The surrogate who has not been designated by
the patient shall make health-care decisions for the patient based on the
wishes of the patient[,] or, if the wishes of the patient are unknown or
unclear, [on] the patient's best interest.
The decision of a surrogate who has not been
designated by the patient regarding whether life-sustaining procedures should
be provided, withheld, or withdrawn shall not be based, in whole or in part, on
either a patient's preexisting, long-term mental or physical disability[,]
or a patient's economic status.
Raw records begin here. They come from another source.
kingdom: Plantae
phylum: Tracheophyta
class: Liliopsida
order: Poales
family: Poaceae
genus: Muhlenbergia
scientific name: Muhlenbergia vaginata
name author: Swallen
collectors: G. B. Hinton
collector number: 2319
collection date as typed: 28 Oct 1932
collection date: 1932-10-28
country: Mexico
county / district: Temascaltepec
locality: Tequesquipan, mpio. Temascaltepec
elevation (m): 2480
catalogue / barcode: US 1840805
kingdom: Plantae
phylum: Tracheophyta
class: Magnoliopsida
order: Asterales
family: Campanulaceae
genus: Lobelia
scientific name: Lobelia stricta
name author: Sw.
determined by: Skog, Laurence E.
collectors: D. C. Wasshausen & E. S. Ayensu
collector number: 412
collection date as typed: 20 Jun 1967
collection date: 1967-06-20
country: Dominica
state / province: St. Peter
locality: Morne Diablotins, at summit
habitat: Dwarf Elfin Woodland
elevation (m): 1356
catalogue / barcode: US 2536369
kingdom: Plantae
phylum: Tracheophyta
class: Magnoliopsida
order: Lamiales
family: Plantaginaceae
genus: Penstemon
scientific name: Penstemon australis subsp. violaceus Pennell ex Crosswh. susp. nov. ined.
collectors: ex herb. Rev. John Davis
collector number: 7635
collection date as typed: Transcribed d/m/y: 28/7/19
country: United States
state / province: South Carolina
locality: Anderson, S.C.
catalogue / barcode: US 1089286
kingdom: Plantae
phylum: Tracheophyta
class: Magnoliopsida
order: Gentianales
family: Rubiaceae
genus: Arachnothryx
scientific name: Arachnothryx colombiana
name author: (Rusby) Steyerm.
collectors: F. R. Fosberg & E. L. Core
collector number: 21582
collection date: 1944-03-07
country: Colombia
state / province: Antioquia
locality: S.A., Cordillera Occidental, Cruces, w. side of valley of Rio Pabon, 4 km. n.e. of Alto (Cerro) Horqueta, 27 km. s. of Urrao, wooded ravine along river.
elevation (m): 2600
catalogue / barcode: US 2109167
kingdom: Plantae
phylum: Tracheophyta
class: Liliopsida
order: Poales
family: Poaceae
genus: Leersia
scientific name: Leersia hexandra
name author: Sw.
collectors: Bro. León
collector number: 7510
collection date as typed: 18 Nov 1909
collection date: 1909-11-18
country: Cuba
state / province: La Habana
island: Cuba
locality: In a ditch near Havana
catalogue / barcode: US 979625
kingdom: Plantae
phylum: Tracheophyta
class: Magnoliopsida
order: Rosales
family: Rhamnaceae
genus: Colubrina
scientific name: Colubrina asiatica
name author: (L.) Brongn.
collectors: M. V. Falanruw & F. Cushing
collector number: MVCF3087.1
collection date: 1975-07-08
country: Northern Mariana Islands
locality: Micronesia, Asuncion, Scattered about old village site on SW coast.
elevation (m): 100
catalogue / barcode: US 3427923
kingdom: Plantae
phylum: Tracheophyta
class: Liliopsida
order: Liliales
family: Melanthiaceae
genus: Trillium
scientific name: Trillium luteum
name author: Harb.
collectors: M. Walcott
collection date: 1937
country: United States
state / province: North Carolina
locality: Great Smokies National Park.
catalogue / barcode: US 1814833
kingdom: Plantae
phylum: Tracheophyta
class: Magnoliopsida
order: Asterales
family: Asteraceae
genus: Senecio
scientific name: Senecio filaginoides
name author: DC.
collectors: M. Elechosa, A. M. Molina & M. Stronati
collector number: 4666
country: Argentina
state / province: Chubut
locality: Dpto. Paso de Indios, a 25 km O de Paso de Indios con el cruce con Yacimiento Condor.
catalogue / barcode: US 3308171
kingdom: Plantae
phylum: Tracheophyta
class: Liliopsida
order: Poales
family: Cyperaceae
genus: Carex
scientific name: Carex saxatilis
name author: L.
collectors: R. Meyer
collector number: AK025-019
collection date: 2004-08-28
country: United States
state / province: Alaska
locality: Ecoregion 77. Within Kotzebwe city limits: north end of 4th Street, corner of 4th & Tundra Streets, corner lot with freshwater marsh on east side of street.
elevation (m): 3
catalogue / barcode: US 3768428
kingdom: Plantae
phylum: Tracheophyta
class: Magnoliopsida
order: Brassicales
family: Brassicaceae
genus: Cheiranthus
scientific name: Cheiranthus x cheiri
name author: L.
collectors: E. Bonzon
A surrogate who has not been designated by the
patient shall inform the patient, to the extent possible, of the proposed
procedure and the fact that someone else is authorized to make a decision
regarding that procedure.
[(h)] (i) A health-care decision
made by a surrogate for a patient is effective without judicial approval.
[(i)] (j) A supervising
health-care provider shall require a surrogate to provide a written declaration
under the penalty of false swearing stating facts and circumstances reasonably
sufficient to establish the claimed authority."
SECTION 4. Statutory material to be repealed is bracketed and stricken. New statutory material is underscored.
SECTION 5. This Act shall take effect upon its approval.